Dr Dirk’s been a leader in AI and data integration, so I’m working with Dirk on some of the ideas I have now. I think we’re going to see a collaboration like that. Dirk, a neurosurgeon, moving from Belgium and over to the Auckland area of New Zealand. So well, you have him, me in West Virginia, and we have some great basic scientists up in Madison, Wisconsin, we have the Europeans – all of us working together is going to be how we evolve this. I think the software will probably be more important than hardware, and this is how we develop new waveforms that change the brain and the cord that have never been seen before. We’re going to find a personalised therapy that really works in a person, and maybe other things don’t work. I think that’s exciting for patients who may not be suffering from pain right now but may later be injured and have something coming along that’s new for them all the time; it’s going to be an evolving progression.
How Can Urine Biomarkers Be Used to Measure Pain?
I believe every single target in the body where we’re using neurostimulation, over the next decade, will have feedback. Whether it be peripheral nerve, DRG, spine or brain, with the exception of waveforms that work in areas other than where you put them. And that probably wouldn’t be a feedback loop mechanism we could look at at the current time.
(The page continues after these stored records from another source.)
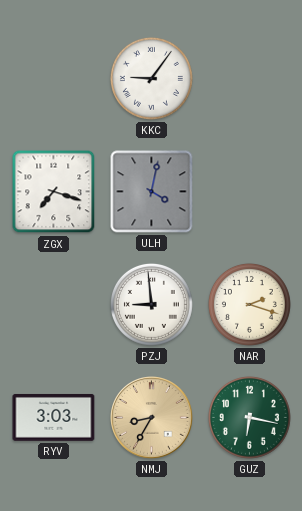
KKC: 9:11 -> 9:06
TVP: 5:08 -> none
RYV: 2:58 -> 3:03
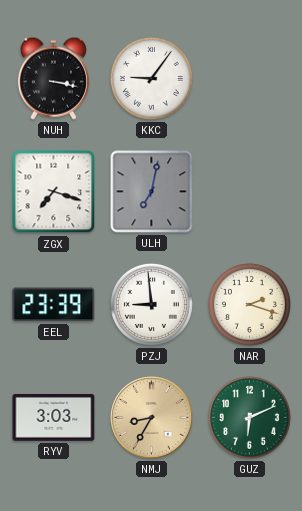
NUH: none -> 3:17
ULH: 4:02 -> 7:02
EEL: none -> 23:39
GUZ: 6:17 -> 6:11
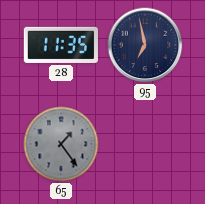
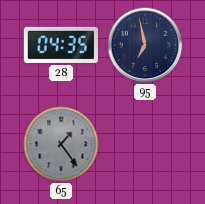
28: 11:35 -> 04:35
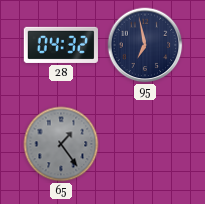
28: 04:35 -> 04:32
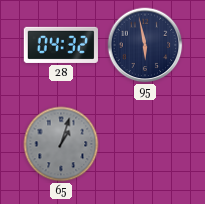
95: 6:58 -> 5:58
65: 1:24 -> 1:03
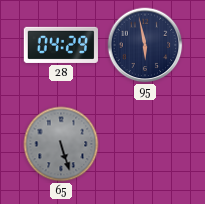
28: 04:32 -> 04:29
65: 1:03 -> 5:27
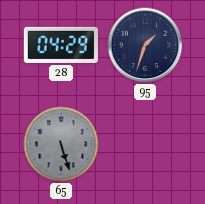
95: 5:58 -> 1:33
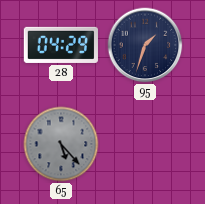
65: 5:27 -> 5:23
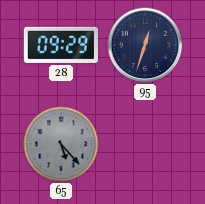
28: 04:29 -> 09:29
95: 1:33 -> 12:33
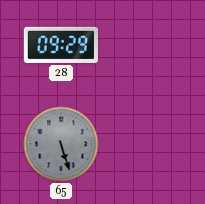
95: 12:33 -> none
65: 5:23 -> 5:27
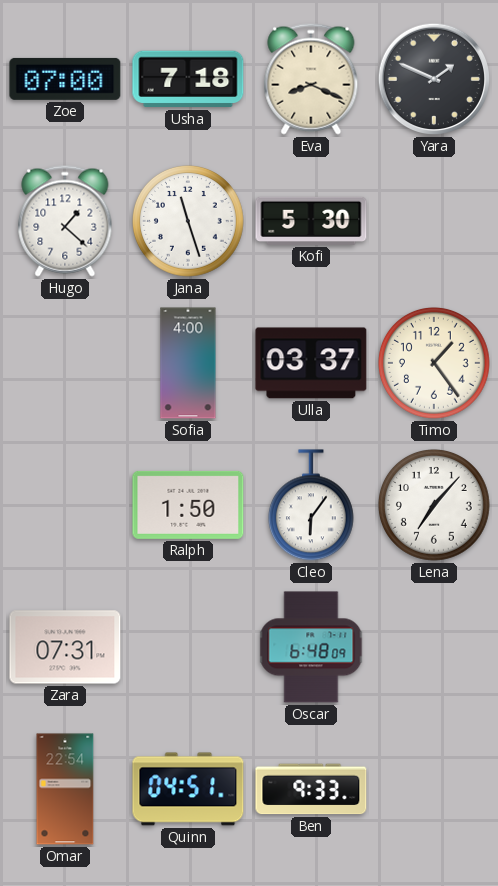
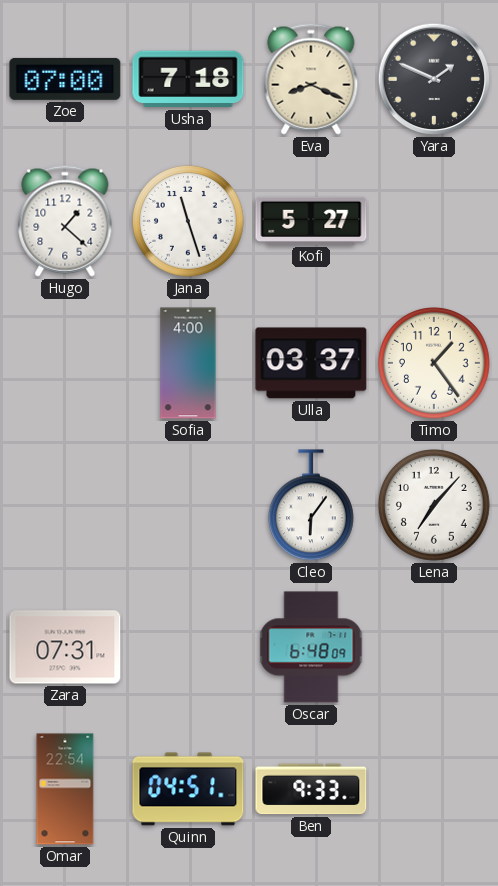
Kofi: 5:30 -> 5:27
Ralph: 1:50 -> none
Regarding multi-factorial outcome measures; I believe accelerometers haven’t been much help in the field so far. They’ve been pretty much what I would call a rock, it just lays there and changes with the body a little bit. Accelerometers don’t impress me. I think that would have been generation 1, now we are generation 50 already. But I do believe as we measure some of those things we talked about earlier, we’re going to have the help from the actual measurement of the real nerve, which is a feedback loop.
The other thing I think we’re going to get into, and I’ve published a few papers on, is urine biomarkers. And the importance of urine biomarkers for predicting someone’s outcome. In our paper, we showed that the biomarkers in chronic pain patients are abnormal in the urine, and before, we thought this had to be a certain test which is very expensive. But now we’re learning we can get urine biomarkers that may be predictive and then if you can change the behaviour, whether it be diet, vitamins, smoking or other factors with the exception of genetics, we can make actually changes based on those biomarkers and trail how they do. And I think that may help us also predict how people do with the outcome of these devices.
Why Is Psychological Assessment So Important
for Patient Selection in Neuromodulation?
It is importnant that we keep modifying and changing our selection process for patients. Now we’re seeing an 80% outcome in five years in a lot of therapies we’re offering; that’s a pretty good outcome. It used to be 50% of outcome in five years. Now remember, that they were all failing when they came in, so they were 0% good outcomes in the beginning. But if we get 80% of people doing well in five years after implant, that’s a pretty good selection. What I’d like to see us do is get to 95%. I think that the biomarkers and all those things come in will help, but the one area that’s lagged in this whole process has been the psychological assessment of patients. Because looking backwards you could have predicted failure in many patients because of other social issues like family, or drug issues etc.